Fleischer Studios v. A.V.E.L.A., Inc., No. 09-56317 (9th Cir. Aug. 19, 2011)
The court withdrew its earlier opinion, with its holding that the Betty Boop merchandise couldn’t be serving as a trademark because people wanted to buy the merchandise with Betty Boop on it and not merchandise from a particular source, aka aesthetic functionality. After various procedural matters were out of the way, the revised opinion now remands on the trademark issues.
The district court held that the fractured copyright ownership (which was the source of plaintiff’s loss on its copyright claims) precluded the existence of a valid trademark, since multiple parties were the source of Betty Boop stuff. The new opinion agreed that “the fractured ownership of a trademark may make it legally impossible for a trademark holder to prove secondary meaning,” but held that the facts available to the court didn’t establish that this was true here as a matter of law.

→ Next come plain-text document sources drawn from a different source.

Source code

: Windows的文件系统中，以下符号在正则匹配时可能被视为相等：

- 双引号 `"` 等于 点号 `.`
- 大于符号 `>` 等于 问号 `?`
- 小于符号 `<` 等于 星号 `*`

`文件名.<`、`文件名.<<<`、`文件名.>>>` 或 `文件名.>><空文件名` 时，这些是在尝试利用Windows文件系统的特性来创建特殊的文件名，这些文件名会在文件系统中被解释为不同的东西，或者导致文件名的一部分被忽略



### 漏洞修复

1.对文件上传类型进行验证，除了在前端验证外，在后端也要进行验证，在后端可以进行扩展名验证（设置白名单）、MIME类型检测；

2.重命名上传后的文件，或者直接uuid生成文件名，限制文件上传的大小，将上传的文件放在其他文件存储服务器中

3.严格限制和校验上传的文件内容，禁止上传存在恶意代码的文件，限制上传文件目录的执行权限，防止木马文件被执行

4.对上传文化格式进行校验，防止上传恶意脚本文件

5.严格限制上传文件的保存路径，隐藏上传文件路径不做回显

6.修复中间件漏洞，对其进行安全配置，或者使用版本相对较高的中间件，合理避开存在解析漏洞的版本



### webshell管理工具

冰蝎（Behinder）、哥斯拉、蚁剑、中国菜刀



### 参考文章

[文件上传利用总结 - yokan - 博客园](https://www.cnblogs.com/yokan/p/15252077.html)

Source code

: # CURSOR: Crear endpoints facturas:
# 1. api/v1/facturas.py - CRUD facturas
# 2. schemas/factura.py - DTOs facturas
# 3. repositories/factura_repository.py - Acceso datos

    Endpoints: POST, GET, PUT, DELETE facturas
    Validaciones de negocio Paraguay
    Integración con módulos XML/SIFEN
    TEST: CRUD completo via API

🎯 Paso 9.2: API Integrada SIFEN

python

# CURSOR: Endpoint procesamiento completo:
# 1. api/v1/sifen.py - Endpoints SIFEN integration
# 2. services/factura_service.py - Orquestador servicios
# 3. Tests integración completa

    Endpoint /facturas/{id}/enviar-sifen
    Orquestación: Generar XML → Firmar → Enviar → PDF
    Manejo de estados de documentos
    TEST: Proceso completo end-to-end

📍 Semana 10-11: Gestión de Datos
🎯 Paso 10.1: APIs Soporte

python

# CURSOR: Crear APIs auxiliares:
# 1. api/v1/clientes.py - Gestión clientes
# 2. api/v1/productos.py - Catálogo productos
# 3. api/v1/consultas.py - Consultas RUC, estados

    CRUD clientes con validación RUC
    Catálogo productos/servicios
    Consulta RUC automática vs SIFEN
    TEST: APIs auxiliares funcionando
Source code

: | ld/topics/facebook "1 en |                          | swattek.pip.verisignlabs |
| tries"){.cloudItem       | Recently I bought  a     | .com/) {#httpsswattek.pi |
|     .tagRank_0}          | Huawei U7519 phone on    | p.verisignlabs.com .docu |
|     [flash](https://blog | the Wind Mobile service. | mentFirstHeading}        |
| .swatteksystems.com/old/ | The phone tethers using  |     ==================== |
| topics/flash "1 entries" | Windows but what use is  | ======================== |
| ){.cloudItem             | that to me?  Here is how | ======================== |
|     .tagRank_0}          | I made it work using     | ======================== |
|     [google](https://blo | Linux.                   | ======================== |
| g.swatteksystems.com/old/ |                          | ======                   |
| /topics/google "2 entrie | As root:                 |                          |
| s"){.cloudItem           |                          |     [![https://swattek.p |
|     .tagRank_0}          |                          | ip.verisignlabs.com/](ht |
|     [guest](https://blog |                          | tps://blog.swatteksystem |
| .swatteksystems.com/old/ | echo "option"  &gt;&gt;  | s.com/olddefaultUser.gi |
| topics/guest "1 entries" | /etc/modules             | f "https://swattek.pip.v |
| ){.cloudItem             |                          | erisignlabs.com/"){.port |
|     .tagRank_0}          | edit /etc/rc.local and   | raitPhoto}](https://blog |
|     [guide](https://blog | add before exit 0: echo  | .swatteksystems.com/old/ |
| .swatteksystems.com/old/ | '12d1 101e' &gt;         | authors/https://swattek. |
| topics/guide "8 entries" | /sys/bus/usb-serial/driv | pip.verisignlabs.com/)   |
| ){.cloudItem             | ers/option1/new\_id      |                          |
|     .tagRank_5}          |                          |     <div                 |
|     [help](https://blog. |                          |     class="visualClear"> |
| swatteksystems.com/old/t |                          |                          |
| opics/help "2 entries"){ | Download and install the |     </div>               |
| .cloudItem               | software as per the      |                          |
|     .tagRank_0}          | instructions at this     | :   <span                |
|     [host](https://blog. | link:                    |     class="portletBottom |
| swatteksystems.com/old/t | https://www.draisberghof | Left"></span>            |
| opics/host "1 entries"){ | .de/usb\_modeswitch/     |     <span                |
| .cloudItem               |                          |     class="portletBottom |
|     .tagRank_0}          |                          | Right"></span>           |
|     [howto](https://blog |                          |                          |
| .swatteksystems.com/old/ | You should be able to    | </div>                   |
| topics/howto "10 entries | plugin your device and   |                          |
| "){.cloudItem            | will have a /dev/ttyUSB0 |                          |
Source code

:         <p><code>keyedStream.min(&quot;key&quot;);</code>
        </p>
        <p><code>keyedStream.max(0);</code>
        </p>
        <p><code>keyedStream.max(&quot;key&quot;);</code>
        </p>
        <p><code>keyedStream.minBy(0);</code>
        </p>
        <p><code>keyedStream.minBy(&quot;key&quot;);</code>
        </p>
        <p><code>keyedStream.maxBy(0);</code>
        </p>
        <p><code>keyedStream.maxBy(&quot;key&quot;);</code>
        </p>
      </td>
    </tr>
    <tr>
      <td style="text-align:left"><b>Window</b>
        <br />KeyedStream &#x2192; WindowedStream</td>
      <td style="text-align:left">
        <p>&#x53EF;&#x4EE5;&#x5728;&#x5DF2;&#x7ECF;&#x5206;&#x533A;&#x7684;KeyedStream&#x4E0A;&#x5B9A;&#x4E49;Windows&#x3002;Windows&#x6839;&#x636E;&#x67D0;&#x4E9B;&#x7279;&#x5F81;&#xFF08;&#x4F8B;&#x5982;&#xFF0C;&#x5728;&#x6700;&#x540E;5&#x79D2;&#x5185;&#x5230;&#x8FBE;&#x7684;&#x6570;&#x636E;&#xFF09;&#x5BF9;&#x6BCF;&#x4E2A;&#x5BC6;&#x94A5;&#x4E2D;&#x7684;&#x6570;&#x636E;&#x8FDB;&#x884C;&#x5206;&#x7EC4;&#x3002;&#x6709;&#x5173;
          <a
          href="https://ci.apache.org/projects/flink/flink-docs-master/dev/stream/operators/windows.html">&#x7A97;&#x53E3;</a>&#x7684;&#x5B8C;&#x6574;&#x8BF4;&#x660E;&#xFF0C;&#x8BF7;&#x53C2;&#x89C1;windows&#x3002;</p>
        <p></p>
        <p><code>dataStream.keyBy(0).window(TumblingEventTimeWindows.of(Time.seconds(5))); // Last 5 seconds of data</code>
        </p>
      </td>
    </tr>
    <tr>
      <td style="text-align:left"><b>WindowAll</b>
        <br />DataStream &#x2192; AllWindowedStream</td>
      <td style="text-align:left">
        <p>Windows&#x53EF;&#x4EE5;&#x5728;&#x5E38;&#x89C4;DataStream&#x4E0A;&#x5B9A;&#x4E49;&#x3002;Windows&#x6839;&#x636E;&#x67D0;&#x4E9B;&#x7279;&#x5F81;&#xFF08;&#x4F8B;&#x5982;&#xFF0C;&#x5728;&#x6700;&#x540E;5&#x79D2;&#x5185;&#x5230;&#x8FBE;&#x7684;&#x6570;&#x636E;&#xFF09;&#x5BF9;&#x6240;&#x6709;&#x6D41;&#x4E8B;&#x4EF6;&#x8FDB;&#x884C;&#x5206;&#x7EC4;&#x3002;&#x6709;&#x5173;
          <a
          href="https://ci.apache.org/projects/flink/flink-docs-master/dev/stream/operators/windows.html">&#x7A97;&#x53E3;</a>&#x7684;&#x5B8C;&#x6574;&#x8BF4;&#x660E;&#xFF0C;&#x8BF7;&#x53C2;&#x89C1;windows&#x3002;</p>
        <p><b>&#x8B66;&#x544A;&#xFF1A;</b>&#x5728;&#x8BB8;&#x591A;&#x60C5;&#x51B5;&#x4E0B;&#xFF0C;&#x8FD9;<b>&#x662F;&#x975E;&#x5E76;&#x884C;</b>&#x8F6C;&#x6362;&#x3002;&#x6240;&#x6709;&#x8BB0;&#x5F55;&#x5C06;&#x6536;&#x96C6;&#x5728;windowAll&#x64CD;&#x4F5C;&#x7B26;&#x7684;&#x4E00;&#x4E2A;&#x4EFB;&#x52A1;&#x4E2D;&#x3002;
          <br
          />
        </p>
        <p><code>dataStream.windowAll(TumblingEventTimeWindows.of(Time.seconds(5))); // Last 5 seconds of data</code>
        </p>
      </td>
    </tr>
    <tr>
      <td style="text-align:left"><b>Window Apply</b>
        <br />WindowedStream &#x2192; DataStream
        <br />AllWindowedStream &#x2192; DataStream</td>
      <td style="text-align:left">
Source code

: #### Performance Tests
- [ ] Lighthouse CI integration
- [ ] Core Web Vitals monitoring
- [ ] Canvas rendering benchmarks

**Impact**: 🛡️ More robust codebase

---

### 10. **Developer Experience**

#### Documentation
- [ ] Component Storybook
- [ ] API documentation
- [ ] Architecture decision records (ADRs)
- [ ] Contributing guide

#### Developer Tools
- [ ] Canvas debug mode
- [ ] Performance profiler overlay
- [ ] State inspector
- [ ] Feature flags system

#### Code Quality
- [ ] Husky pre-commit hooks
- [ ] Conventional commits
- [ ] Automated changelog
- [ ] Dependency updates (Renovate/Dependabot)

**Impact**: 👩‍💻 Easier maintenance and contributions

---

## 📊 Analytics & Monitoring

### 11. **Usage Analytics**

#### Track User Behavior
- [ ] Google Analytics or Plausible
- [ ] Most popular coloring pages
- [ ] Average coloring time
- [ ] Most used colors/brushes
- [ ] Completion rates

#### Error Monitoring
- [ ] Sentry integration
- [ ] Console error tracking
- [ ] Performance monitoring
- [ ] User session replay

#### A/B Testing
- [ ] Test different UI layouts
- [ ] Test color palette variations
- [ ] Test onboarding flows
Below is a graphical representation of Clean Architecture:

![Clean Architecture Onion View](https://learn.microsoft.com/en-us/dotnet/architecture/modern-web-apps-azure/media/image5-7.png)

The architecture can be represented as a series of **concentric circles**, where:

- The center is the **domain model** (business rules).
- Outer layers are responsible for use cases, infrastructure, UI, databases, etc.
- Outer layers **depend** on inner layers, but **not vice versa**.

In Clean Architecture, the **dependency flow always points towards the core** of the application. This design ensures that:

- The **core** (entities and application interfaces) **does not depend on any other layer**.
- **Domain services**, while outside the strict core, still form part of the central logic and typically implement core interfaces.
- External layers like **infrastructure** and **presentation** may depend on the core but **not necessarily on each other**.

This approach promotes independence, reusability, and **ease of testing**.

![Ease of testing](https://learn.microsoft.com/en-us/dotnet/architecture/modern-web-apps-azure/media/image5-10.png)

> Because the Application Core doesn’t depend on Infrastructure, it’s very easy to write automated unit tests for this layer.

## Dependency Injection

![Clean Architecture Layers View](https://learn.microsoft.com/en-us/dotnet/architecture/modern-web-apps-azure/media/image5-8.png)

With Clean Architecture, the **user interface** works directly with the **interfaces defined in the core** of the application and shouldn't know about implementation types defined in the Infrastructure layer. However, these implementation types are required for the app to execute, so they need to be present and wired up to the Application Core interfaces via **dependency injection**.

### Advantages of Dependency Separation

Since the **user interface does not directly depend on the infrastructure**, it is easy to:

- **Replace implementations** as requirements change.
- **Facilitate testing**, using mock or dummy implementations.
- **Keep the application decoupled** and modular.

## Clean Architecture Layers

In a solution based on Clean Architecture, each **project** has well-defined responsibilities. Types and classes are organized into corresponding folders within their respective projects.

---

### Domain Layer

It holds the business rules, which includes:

Fractured ownership isn’t enough on its own—there must be “something more,” which such as the facts in the district court case initially adopting the fractured ownership theory: “evidence of extensive use and licensing of similar images by other companies, the oddly-defined trademark that was legally carved out from other images of the same character, the widespread confusion amongst potential licensees and licensors regarding from whom one should license the mark, and the other image of the same character that had acquired secondary meaning.” Here, however, there had only been a showing that more than one entity owns rights to Betty Boop IP. Without evidence of confusion in the marketplace over who owns the character, extensive merchandising of other images, or secondary meaning for other images, “all we have is the possibility that other copyright owners may be destroying the secondary meaning in the Betty Boop mark.” That wasn’t enough.
The district court’s other reasons for ruling against Fleischer were that the uses here weren’t uses of a mark in commerce and weren’t likely to cause confusion. “Given the large number of complex issues it faced and the minimal assistance from the parties’ briefs, it is understandable that the district court might have deemed it unnecessary to address these issues in greater depth, to provide more detailed reasoning, to cite to relevant authority, or to identify a basis in the record for these apparent conclusions.” But more was necessary to create a reviewable decision, so remand it was.